Yay! Now I'm finally excited about a big summer movie!

modage

Christopher Nolan's directive was clear to everyone in the cast and crew: Use CGI only as a last resort.

Pubrick

so i've never read the books.
i thought the first two films were kind of targeted at kids mainly.
i really liked azkaban (bought it) and enjoyed goblet (but hav forgotten it).

so this felt like the thing to do at 9:30am.
i went to the biggest screen in brisbane and got the best seat.
i knew it was rated M (which is like a hard PG-13) and conan called it dull (in the monologue).

i expected nothing more than 138mins of wholesome entertainment.
i can't believe i made another horrible decision.
so fucking boring.

i'm sure some might find the endless expositional dialogue and repetition riveting.
i don't think i stayed awake for a single whole scene from beginning to end.
so it felt like Russian Ark, with brief moments of interest in that one room.

oh and the one thing i thought would be good based on the previous film was that asian chick with a scottish accent which i thought was a genius find on the part of the casting douche (or was it in the book that harry's love interest would be so cute?) but she wasn't even cute in this and i don't understand what happened to her character nor should anyone bother explaining or you will give me narcolepsy and i also don't know who half the ppl were who fought behind harry in his new clan and furthermore the real problem is that no other character besides harry has any dimensions to speak of, in the movies at least.

*sigh*

so i spent the rest of the day reading eric brighteyes and thinking about kubrick.
under the paving stones.

picolas

*i suppose there's slight structure spoilage..

i thought it had a couple of good moments but structurally it was terrible. 95% preparation for 10 minutes at the end. it was as though the whole movie was a teaser for the next movie. and preparing to do battle using magic is really really hard to make interesting partly because know one actually knows how to do it. so it's a lot of "just FOCUS! people! FOCUS HARDER! NO! REALLY REALLY FOCUS! ... Good."

Ghostboy

Yeah, with the exception of Imelda Staunton, it was terrible.

Given information:
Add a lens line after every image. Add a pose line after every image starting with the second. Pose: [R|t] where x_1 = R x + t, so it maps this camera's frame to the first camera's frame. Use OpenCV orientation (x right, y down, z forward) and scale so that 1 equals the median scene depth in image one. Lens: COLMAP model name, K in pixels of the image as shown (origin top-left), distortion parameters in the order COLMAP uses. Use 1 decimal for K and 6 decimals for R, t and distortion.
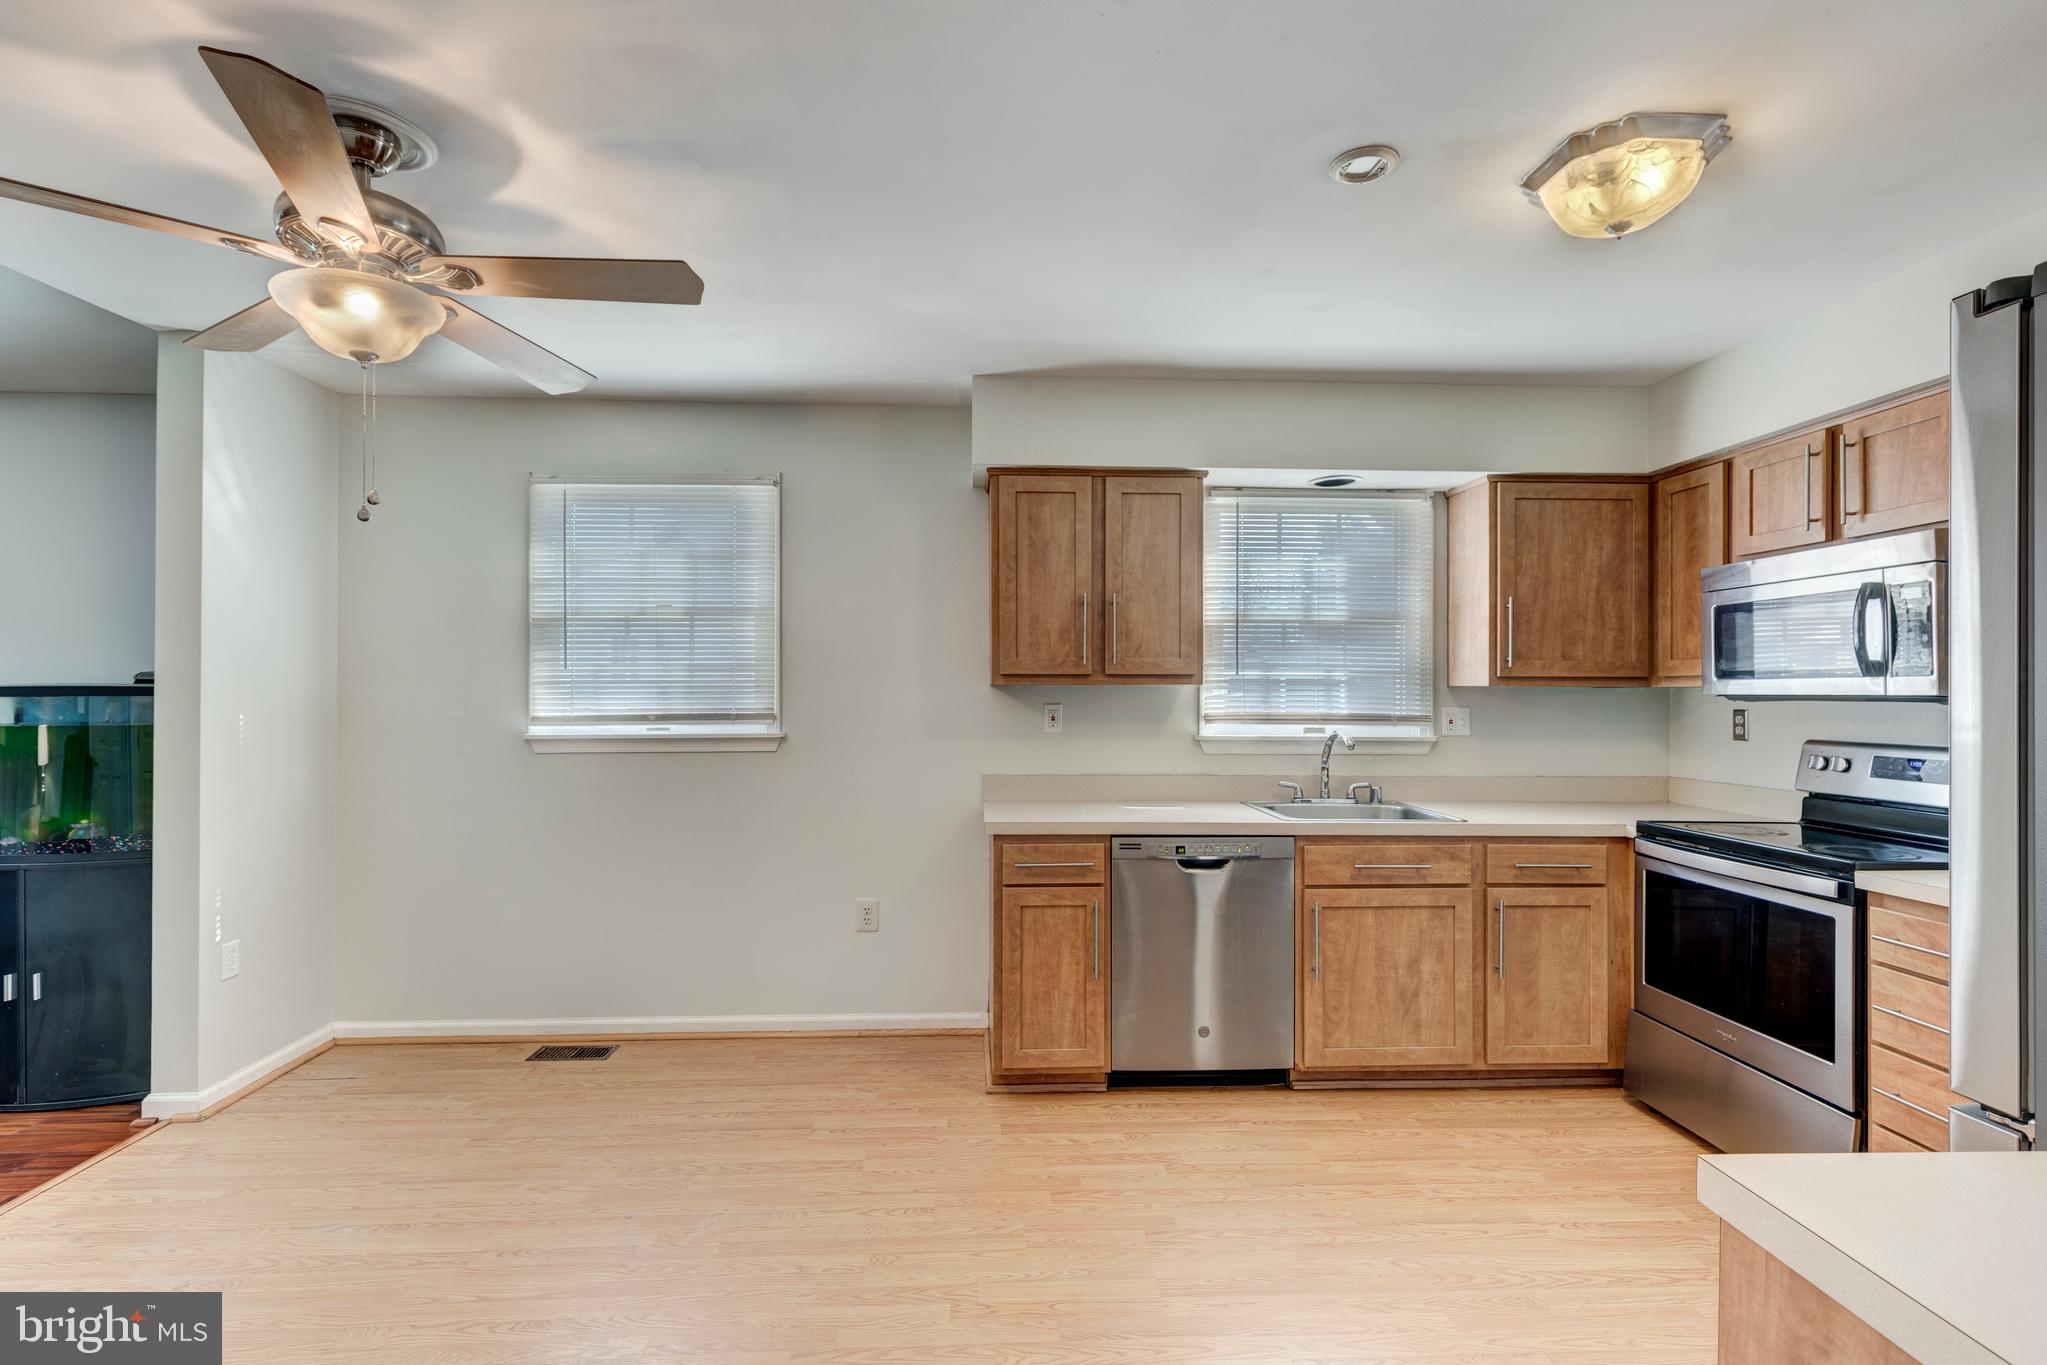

Complete the following:
A. List every username that appears on its own line in the forum thread.
B. According to Pubrick's post in the forum thread, what rating did the film carry?
The material plays no part in what follows.

Exercise solutions:
A. modage, Pubrick, picolas, Ghostboy

B. It was rated M, which Pubrick likens to a hard PG-13.